Le cas est similaire avec les transgenres. Nous prétendons seulement savoir de quoi l’on parle, car cela donne un sentiment confortable de supériorité – que nous sommes de meilleures personnes pour nous en accommoder, parce que la route du progrès humain est toujours vers l’avant, et que nous sommes à la fine pointe de ce voyage vers l’utopie. Je n’achète pas cette histoire, pas plus que je ne crois qu’une installation de vomi en plastique sur le plancher du Whitney Museum puisse être une œuvre d’art autant que Le Déjeuner sur l’herbe d’Édouard Manet.

L’Amérique a un problème de limites et un problème de frontières, qui perturbent à la fois les particuliers et les sociétés.

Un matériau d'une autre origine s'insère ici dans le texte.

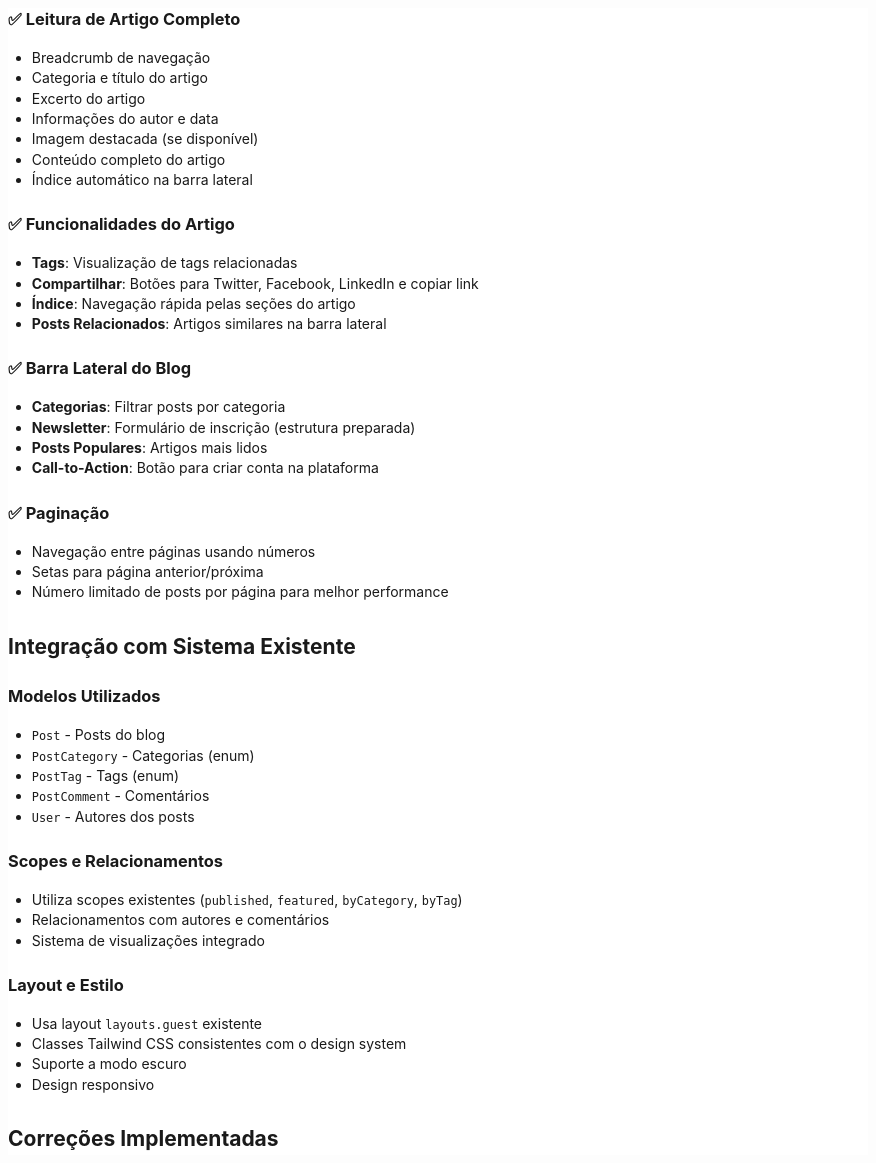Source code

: ### ✅ Leitura de Artigo Completo
- Breadcrumb de navegação
- Categoria e título do artigo
- Excerto do artigo
- Informações do autor e data
- Imagem destacada (se disponível)
- Conteúdo completo do artigo
- Índice automático na barra lateral

### ✅ Funcionalidades do Artigo
- **Tags**: Visualização de tags relacionadas
- **Compartilhar**: Botões para Twitter, Facebook, LinkedIn e copiar link
- **Índice**: Navegação rápida pelas seções do artigo
- **Posts Relacionados**: Artigos similares na barra lateral

### ✅ Barra Lateral do Blog
- **Categorias**: Filtrar posts por categoria
- **Newsletter**: Formulário de inscrição (estrutura preparada)
- **Posts Populares**: Artigos mais lidos
- **Call-to-Action**: Botão para criar conta na plataforma

### ✅ Paginação
- Navegação entre páginas usando números
- Setas para página anterior/próxima
- Número limitado de posts por página para melhor performance

## Integração com Sistema Existente

### Modelos Utilizados
- `Post` - Posts do blog
- `PostCategory` - Categorias (enum)
- `PostTag` - Tags (enum)
- `PostComment` - Comentários
- `User` - Autores dos posts

### Scopes e Relacionamentos
- Utiliza scopes existentes (`published`, `featured`, `byCategory`, `byTag`)
- Relacionamentos com autores e comentários
- Sistema de visualizações integrado

### Layout e Estilo
- Usa layout `layouts.guest` existente
- Classes Tailwind CSS consistentes com o design system
- Suporte a modo escuro
- Design responsivo

## Correções Implementadas
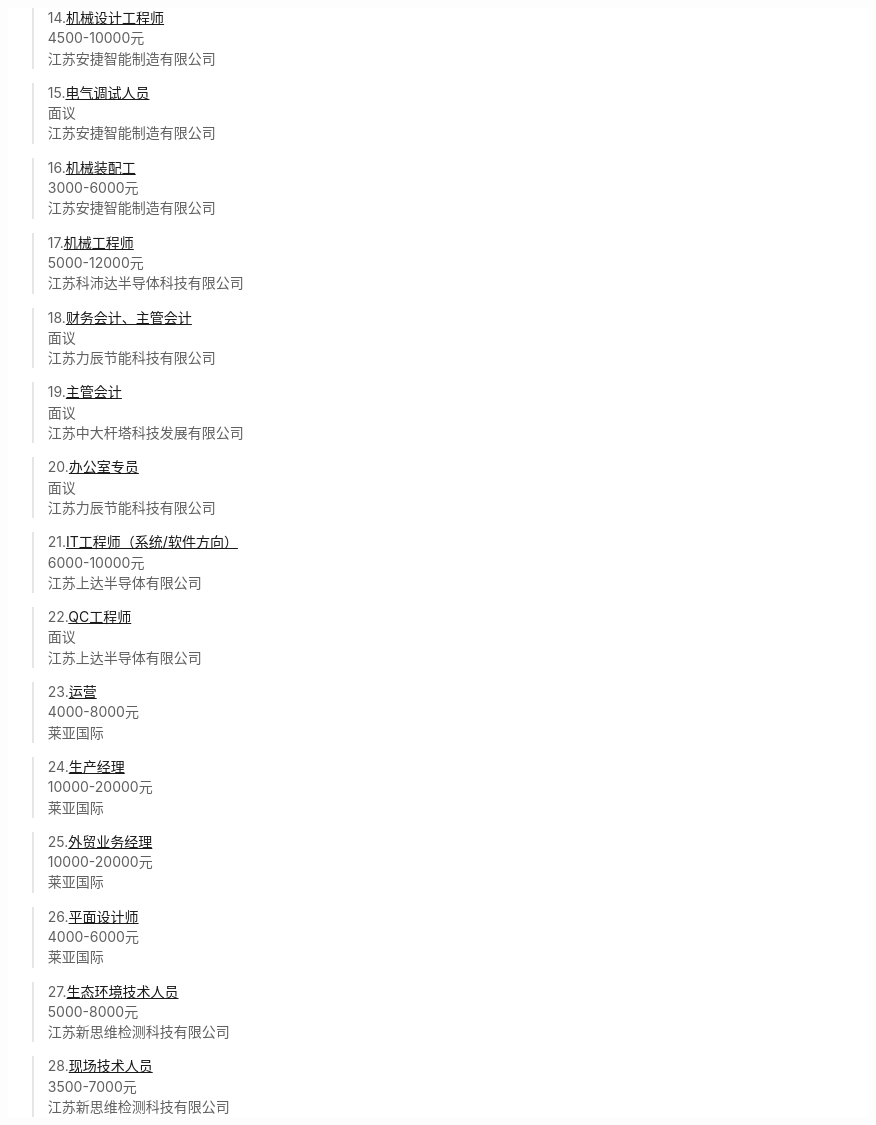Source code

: >14.[机械设计工程师](https://www.pzhr.com/job/14424.html)<br>
>4500-10000元<br>
>江苏安捷智能制造有限公司

>15.[电气调试人员](https://www.pzhr.com/job/13576.html)<br>
>面议<br>
>江苏安捷智能制造有限公司

>16.[机械装配工](https://www.pzhr.com/job/13575.html)<br>
>3000-6000元<br>
>江苏安捷智能制造有限公司

>17.[机械工程师](https://www.pzhr.com/job/10032.html)<br>
>5000-12000元<br>
>江苏科沛达半导体科技有限公司

>18.[财务会计、主管会计](https://www.pzhr.com/job/18017.html)<br>
>面议<br>
>江苏力辰节能科技有限公司

>19.[主管会计](https://www.pzhr.com/job/16985.html)<br>
>面议<br>
>江苏中大杆塔科技发展有限公司

>20.[办公室专员](https://www.pzhr.com/job/17562.html)<br>
>面议<br>
>江苏力辰节能科技有限公司

>21.[IT工程师（系统/软件方向）](https://www.pzhr.com/job/16485.html)<br>
>6000-10000元<br>
>江苏上达半导体有限公司

>22.[QC工程师](https://www.pzhr.com/job/14181.html)<br>
>面议<br>
>江苏上达半导体有限公司

>23.[运营](https://www.pzhr.com/job/18067.html)<br>
>4000-8000元<br>
>莱亚国际

>24.[生产经理](https://www.pzhr.com/job/17912.html)<br>
>10000-20000元<br>
>莱亚国际

>25.[外贸业务经理](https://www.pzhr.com/job/17479.html)<br>
>10000-20000元<br>
>莱亚国际

>26.[平面设计师](https://www.pzhr.com/job/18065.html)<br>
>4000-6000元<br>
>莱亚国际

>27.[生态环境技术人员](https://www.pzhr.com/job/13441.html)<br>
>5000-8000元<br>
>江苏新思维检测科技有限公司

>28.[现场技术人员](https://www.pzhr.com/job/10924.html)<br>
>3500-7000元<br>
>江苏新思维检测科技有限公司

Une caractéristique commune des sociétés en déclin est une préoccupation pour une sexualité hors norme, qui est exposée sans cesse dans cette République dansant le twerk, valorisant et célébrant la subversion sexuelle dans les arts. Le gouvernement Obama rendra un très mauvais service à cette nation en dangereux déclin, en provoquant encore plus la dissolution des frontières sociales, à un moment où nous avons tant d’autres problèmes politiques convergents à combattre.

Telle est la grande contradiction, en passant, de Donald Trump. Il a attiré l’attention de tant d’électeurs, en invoquant le cas de notre frontière brisée avec le Mexique – une frontière politique qui est assez simple à comprendre pour la plupart des citoyens. Mais Trump lui-même fonctionne en fait en brisant les frontières érigées par son propre parti concernant une conduite politique acceptable. Ainsi, Trump incarne parfaitement le pétrin où se trouve notre nation : l’Amérique a une personnalité déviante. Elle est un danger pour elle-même et pour les autres.